AKP 'devlet partisi' yolunda

image Anayasa Mahkemesi'nin AKP'yi kapatmama kararından sonra AKP'nin nasıl bir duruş sergileyeceğine yönelik birçok senaryo üretilmeye başlandı. Anayasa Mahkemesi'nin 10 üyesinin 'AKP'nin laiklik karşıtı eylemlerin odağı olduğu'nu söylemesi, AKP'yi yeni bir yol ayırımına itiyor. Kapatma davasından önce özellikle kadrolaşmasını sağlayarak, 'devleti ele geçirme' politikası güden AKP'nin yeni dönemde 'devleti ele geçirme' değil, 'devlet partisi' olmak için yol alacağı dile getiriliyor. Kapatma kararı açıklanmadan iki saat önce 'Ulusa Sesleniş'te Başbakan Tayyip Erdoğan'ın 'yeni bir başlangıç' sözleri de buna yorumlanıyor. AKP'nin tıpkı bir dönem Çiller'in DYP'si gibi 'devlet partisi' olacağının sinyalleri AKP'nin devlete sadık kurmaylarından geldi. Kapatmama kararından sonra 'devlet kontenjanın'dan AKP'de yer alan Meclis Başkanı Köksal Toptan ve Başbakan Yardımcısı Cemil Çiçek'in 'daha dikkatli olma ve söylemlerine daha özen gösterme' çağrısının özellikle AKP'nin içinde yeralan 'sivri uçlara' dönük olduğu belirtiliyor. Ordu, Ergenekon'la 'sivri uçlarını' törpüledi, kapatmama kararıyla törpüleme sırasının AKP'de olduğu kaydediliyor. AKP'nin bundan sonraki yol haritasını da Cumhurbaşkanı Abdullah Gül belirliyor: 'Terörle mücadelemizde nihai başarıya ulaşmak.'
Devlet kontenjanındalar AKP'nin kapatılmaması yeni senaryoları gündeme getirdi. 6 yıllık iktidarı döneminde adım adım devletin tüm kurumlarında kadrolaşmasını sağlayan AKP'nin 'devleti ele geçirme' politikasının yerine 'devlet partisi olma' politikasını izleyeceği belirtiliyor. Erdoğan'ın Anayasa Mahkemesi'nin kararı açıklamadan iki saat önce yaptığı 'Ulusa Sesleniş' konuşmasındaki, yeni bir başlangıcın arifesinde olduklarını ifade ederek, 'Hep söylerim; her gün yeni bir başlangıçtır. Her yıl, her mevsim, her ay da yeni bir başlangıçtır' sözleri, devlete verilen bir mesaj olarak okundu. Anyasa Mahkemesi'nin kararının bu açıdan AKP için 'rahatlatıcı' değil tam aksine 'zor' ve 'denetleyici' olduğu belirtiliyor. Bundan sonra AKP'nin atacağı her adımda laikliğin demoklesin kılıcı gibi kafalarında sallandırılacağı kaydediyor. Anayasa Mahkemesi'nin bu kararını en iyi okuyan hiç kuşkusuz 'devlet kontenjanıyla' AKP içinde yer alan Meclis Başkanı Köksal Toptan ve Başbakan Yardımcısı Cemil Çiçek'in olduğu dile getiriliyor. Nitekim kapatma davası sürerken Anayasa Mahkemesi'nin herkese 'Oh' dedirtecek üçüncü bir yol bulması temennisinde bulunan Toptan'ın, AKP'ye bundan sonra 'daha dikkatli olma ve söylemlerine özen gösterme' çağrısı yapmasının dikkat çekici olduğu belirtiliyor. Toptan'ın, kararın hükümete yeni hamle fırsatı yarattığını söylemesi, 'AKP'ye çeki düzen verme zamanının geldiği' şeklinde yorumlanıyor. Toptan'ın 'Odak kararından herkes ders almalı' sözleri de 'Devleti ele geçirme politikasından vazgeç, devletin çizdiği yolda devam et' şeklinde değerlendiriliyor. Yine Çiçek'in, 'Bugüne kadar tartıştığımız üslubun dışında tartışalım' sözleri Toptan'ı tamamlıyor. Çiçek'in bu üslubun sağlanmasında Toptan'a önemli görevler düştüğünü belirtmesi de dikkat çekiyor.
================
Alıştırma amacı:
AKP'nin kapatılmama kararından sonra "devlet partisi" olma yoluna girdiğini anlatan yazıyı, son cümlesinden sonra devam ettirin.

Verilen bilgiler:
================
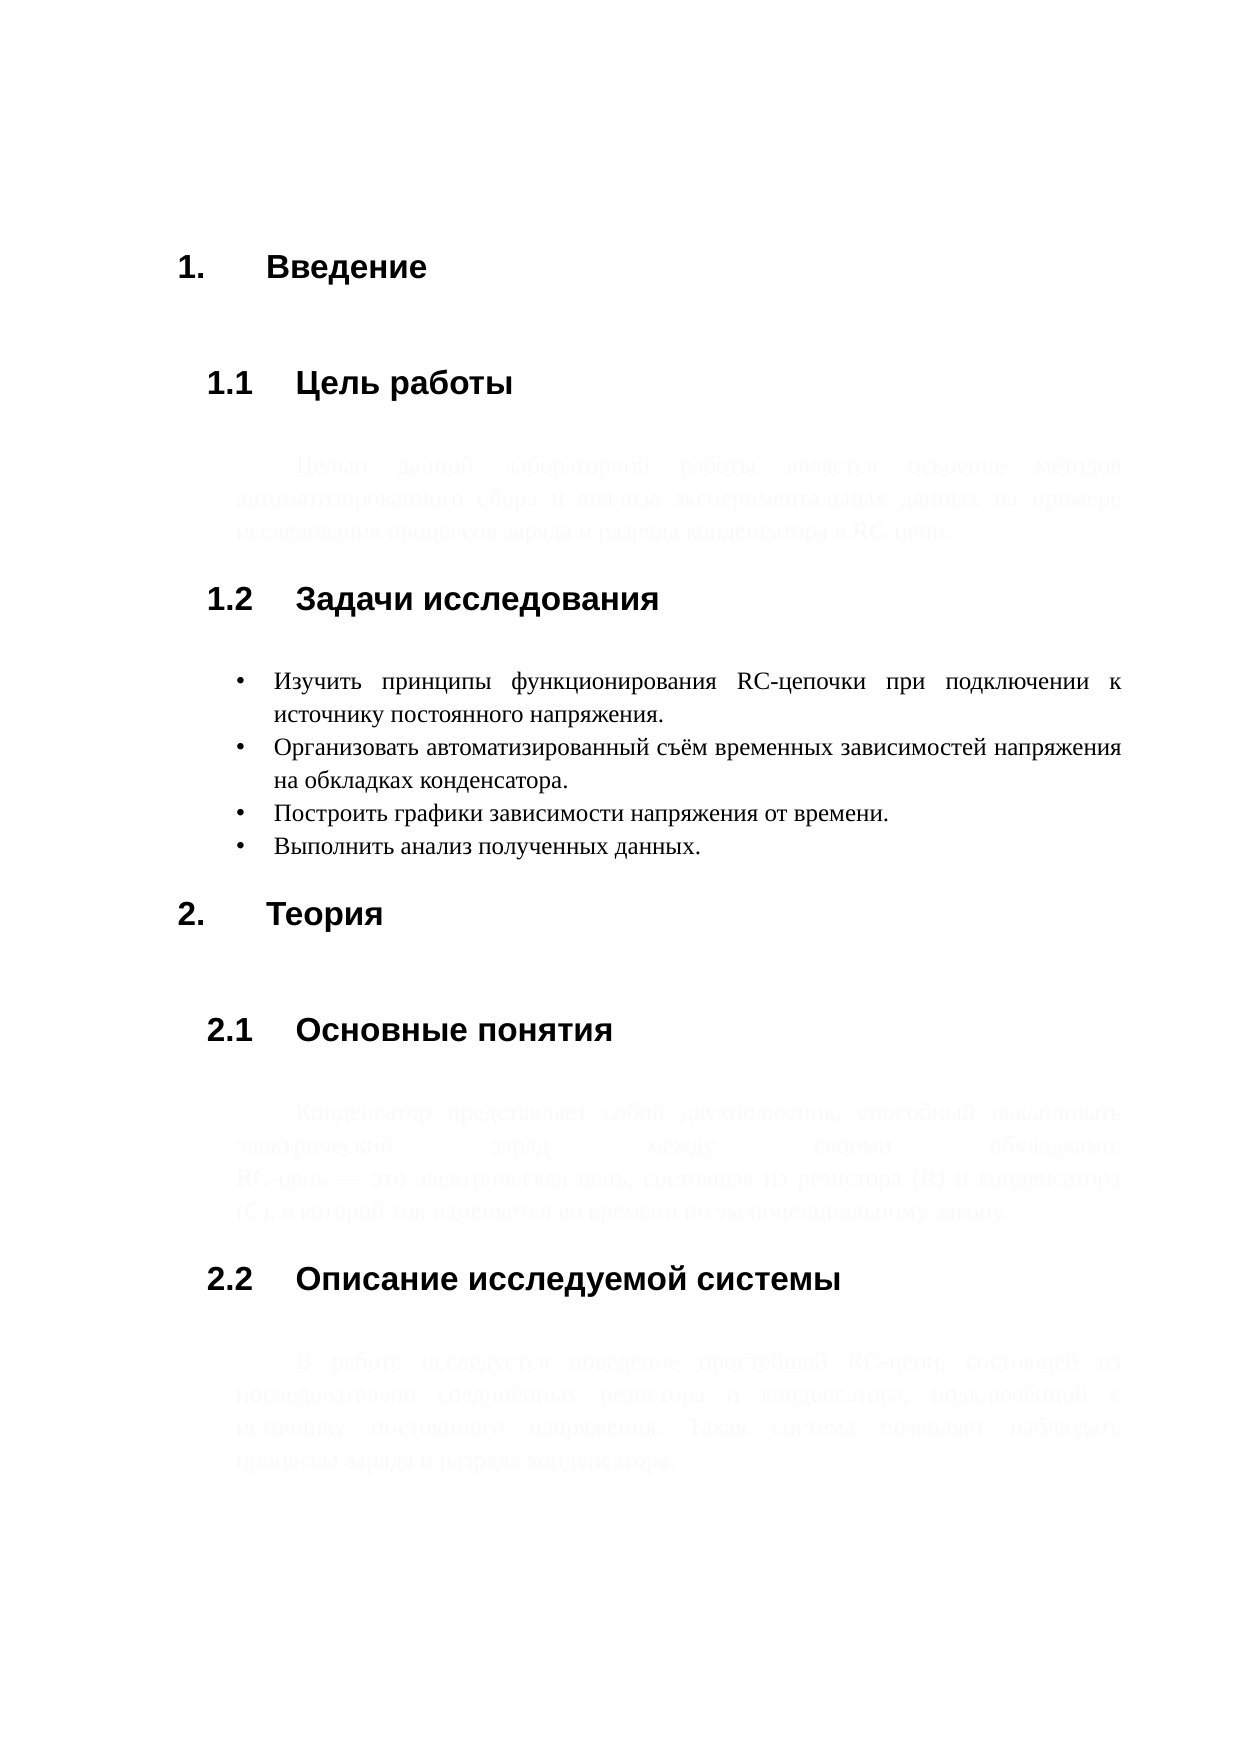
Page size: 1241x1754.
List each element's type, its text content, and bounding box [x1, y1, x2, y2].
================
Alıştırmanın cevabı:
AKP'nin sivri uçları Toptan ve Çiçek'in açıklamalarının aynı zamanda Başbakan Erdoğan'a 'vitrinde değişiklik yapma zamanı geldi' mesajının verdiği belirtiliyor. Erdoğan-Başbuğ'un Başbakanlık konutunda 24 Haziran'da yaptıkları görüşme ve mutabakat sonucu Ergenekon operasyonuyla ordu içindeki 'sivri uçlar' törpülendi. 'Sivri uçları' törpüle kararının kapatmama kararıyla birlikte AKP için de geçerli olduğu kaydediliyor. Ergenekon'la 'sivri uçları'nı tasfiye ederek kendini aklayan orduyla uyum için olan AKP'nin de 'sivri uçlarını' törpüleyerek, 'laik cephe'ye karşı kendini aklayacağı belirtiliyor. AKP'nin bu listesinde başı Milli Eğitim Bakanı Hüseyin Çelik ve Genel Başkan Yardımcısı Dengir Mir Mehmet Fırat çekiyor. AKP'nin olası değiştirilmesi düşünülen kabinede 'devlet adamı' görünümünde olan yeni isimlere yer vermesi bekleniyor.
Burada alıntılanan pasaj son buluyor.